The group got a very upset letter from the company lawyers about this, but they did not pursue the matter at the time. After I had left the group it produced the MuckD factsheet, which resulted in the Mclibel case. The rest of this story is very well documented, which you can look up on the Mcspotlight website.

This website also contains a brief history of the Greenpeace (London) group, and the text of a factsheet that I once wrote about the advertising agencies which are involved in military recruitment within the UK. This factsheet needs to be updated, but I don't think that I am the right person to do it, as I think it is best approached with fresh eyes.

There is a class basis in which military recruitment is done. My analysis is that present MOD recruitment would seem to take the 3 following approaches : the good citizen, look at the humanitarian work we are doing, or more displays of guns and aircraft.

One MOD recruitment Cd rom that was produced a couple of years back looked like a cross between the movie "Star Ship Troopers", and a humanitarian help organisation promotion about all the good work that they had done in ex-Yugoslavia.

From all of these experiences I would always advise that in putting together any story or factsheet, it is always worth quoting existing sources, while making observations upon the facts, and then raise questions. Comment without comment upon published facts is how you can land up in a libel case, even if what you say is TRUE ! The same holds true within any political debate. You can loose political struggles if you don't get the factual sources of your arguments right.

Some Afterthoughts

Writing this article has been one of the most difficult things that I have ever done. Writing the above accounts has been a very straight forward thing to do. It is more a question of trying to put words to the thoughts and feelings that it has left me with. It is also to do with feelings about exposing myself and people I care about to people that I don't know. Having regular contact with Peace Movement and Human Rights activists, many of whom have spent time in jail for their activities, has helped to frame my world view.

Active involvement in more campaigns than I could ever list, picketing many embassies on a wide range of issues, and walking more miles on marches than I could ever give a figure to, also help me understand why many activists suffer from "burn out". Activism can have a high emotional and physical cost, which many people find they are unable to sustain. It is true to say that many activists are involved because of a political commitment, it is also true to say that most people are involved because of a feeling that "something needs to done" about social injustice.
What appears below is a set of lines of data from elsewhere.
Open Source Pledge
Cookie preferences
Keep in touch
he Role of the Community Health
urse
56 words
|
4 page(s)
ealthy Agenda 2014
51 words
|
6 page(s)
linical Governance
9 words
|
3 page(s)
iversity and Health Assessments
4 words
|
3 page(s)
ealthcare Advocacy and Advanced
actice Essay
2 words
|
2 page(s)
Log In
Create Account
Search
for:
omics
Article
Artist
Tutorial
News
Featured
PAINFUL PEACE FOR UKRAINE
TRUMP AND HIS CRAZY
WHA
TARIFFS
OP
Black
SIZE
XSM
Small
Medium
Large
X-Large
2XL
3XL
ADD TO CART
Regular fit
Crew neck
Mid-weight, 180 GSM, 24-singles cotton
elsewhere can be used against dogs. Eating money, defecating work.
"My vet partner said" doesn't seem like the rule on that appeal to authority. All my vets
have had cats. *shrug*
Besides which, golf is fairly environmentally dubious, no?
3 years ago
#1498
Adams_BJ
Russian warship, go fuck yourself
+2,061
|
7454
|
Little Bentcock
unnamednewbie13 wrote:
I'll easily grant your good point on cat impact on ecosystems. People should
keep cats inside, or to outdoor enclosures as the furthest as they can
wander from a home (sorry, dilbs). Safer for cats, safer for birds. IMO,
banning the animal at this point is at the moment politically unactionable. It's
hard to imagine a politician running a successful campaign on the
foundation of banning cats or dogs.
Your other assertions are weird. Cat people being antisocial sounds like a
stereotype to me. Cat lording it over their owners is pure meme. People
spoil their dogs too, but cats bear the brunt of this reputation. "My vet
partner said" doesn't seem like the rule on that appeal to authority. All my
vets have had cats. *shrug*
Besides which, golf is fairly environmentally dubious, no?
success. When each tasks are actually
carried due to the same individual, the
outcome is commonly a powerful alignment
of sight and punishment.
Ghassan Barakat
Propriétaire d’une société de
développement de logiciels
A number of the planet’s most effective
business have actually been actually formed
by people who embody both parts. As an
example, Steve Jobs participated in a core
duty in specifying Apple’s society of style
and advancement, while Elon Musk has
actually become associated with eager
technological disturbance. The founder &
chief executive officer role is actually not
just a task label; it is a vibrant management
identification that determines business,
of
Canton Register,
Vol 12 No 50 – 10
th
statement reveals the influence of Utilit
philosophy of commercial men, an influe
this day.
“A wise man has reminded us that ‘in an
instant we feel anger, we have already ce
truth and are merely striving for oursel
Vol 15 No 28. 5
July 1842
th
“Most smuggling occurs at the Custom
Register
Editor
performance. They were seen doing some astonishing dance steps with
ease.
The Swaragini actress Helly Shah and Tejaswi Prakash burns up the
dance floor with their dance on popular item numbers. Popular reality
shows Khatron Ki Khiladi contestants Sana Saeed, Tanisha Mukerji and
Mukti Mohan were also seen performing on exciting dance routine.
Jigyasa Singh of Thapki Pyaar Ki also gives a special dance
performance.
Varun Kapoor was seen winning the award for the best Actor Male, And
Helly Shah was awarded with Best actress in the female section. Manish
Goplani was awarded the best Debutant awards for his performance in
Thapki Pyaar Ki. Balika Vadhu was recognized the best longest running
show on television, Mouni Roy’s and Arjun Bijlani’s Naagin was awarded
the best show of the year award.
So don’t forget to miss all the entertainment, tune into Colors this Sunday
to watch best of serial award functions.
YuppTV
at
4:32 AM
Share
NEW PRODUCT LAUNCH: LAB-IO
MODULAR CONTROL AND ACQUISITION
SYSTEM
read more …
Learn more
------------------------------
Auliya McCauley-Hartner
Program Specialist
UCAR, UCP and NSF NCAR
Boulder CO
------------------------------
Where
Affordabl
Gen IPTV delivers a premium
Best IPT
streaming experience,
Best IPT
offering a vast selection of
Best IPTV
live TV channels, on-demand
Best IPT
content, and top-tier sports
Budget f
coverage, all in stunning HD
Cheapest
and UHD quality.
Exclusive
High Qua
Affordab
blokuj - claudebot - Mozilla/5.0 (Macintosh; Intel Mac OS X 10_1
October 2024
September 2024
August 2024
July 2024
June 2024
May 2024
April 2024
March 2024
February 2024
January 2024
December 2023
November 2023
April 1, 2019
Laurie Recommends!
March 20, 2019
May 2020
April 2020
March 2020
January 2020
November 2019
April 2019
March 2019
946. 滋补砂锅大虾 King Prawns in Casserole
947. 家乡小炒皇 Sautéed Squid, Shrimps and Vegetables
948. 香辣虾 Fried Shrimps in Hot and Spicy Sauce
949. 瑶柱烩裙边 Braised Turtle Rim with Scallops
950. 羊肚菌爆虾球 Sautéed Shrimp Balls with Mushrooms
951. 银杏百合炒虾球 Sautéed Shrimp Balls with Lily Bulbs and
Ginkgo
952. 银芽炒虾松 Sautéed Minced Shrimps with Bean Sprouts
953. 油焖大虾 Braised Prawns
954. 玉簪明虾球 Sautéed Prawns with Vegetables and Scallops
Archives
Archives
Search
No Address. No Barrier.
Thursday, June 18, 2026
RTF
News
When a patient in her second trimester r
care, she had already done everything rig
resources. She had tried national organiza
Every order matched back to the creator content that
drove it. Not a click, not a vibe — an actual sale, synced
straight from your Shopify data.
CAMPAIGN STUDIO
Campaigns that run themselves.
I also wonder about the kind of interest that people might have in me that might result from the accounts given above ? I have never tried to write an autobiography, and maybe this is the best I might ever do. So enjoy it for what it is. In writing this I have also become aware of other stories that I should also write up at some other time, but there is only so much that one can do at a time.

Many activists never write up their experiences, which are often unique. As information workers we should look for gaps in our collections for which no documentation exists, and actively go out and collect it.